Cosa vorresti accadesse a Sansa in futuro?
Vorrei che mi facessero fuori! (Ride) Da questo show bisogna uscire in modo drammatico, morire in maniera tragica, sanguinosa, altrimenti qual è lo scopo, dov’è la gloria?

Ci sono attrici che ammiri?
Molte, ma tre in modo particolare: Natalie Portman, Cameron Diaz e Dakota Fanning. Portman, perché diventa una donna diversa ogni volta che interpreta un personaggio e sacrificherebbe qualsiasi cosa per un ruolo. Cameron Diaz, perché quando ha ottenuto il suo primo ruolo in The Mask non aveva nessuna esperienza ed è diventata bravissima. E Dakota Fanning, perché è nata facendo l’attrice e si è costruita una carriera invidiabile.

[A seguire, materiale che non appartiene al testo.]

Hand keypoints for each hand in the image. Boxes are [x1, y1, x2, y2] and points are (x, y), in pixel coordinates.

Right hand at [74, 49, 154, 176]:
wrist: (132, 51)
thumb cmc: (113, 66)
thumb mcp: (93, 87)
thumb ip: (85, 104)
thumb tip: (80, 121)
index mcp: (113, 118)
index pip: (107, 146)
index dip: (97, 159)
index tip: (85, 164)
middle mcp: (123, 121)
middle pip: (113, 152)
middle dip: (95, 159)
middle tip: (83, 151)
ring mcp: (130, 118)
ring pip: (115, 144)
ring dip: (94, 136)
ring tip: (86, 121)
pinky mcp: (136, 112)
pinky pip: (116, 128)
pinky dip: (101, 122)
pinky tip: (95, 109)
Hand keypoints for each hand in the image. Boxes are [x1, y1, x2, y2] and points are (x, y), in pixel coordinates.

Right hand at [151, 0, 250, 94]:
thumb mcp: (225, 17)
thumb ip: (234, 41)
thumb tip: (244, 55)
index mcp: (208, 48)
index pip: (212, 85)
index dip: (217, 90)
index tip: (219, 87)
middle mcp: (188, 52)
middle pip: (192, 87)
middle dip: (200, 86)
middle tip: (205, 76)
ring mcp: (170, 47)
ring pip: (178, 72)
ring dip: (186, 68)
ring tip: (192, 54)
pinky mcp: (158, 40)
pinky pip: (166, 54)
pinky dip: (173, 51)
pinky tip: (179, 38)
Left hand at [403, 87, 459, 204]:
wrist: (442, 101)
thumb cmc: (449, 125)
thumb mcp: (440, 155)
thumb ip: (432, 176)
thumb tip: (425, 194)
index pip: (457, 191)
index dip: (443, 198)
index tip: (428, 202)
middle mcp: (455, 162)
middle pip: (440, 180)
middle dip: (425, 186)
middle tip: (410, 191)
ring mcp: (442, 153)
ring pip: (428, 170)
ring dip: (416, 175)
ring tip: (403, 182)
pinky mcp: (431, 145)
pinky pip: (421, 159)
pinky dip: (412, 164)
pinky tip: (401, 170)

«Alla fine andrà tutto bene, e se non andrà non sarà la fine!» la penso come Lennon

C’è un ruolo che vorresti e che non ti hanno ancora proposto?
Sì, una comedy di Judd Apatow, anche se non so se sono così brava a improvvisare, magari vien fuori che non sono neanche divertente. Mi piacciono molto i film di Judd, un ruolo comico sarebbe una sfida, mi piacerebbe mettermi alla prova.

Uno dei tuoi punti deboli?
La pasta! Amo mangiarla con qualsiasi cosa. Sono stata a Roma e la mangiavo due volte al giorno. Adoro le fettuccine al burro. Ovviamente non posso farlo spesso, ma una volta la settimana mi concedo un bel piatto di pasta, potrei rinunciare a qualsiasi cosa, ma a questo proprio no.

Sembri così trasparente… Nessun segreto?
Amo citare frasi di personaggi famosi. La mia preferita è di John Lennon: “Alla fine andrà tutto bene, e se non andrà non sarà la fine!”, la penso come lui. Oppure quella che disse Voltaire in punto di morte, quando il parroco gli chiese di rinunciare a Satana per ricongiungersi a Dio. Rispose con grande coraggio: “Questo non è il momento di farmi nuovi nemici”. Fantastico, non trovi?

L’intervista è stata pubblicata su Rolling Stone di maggio.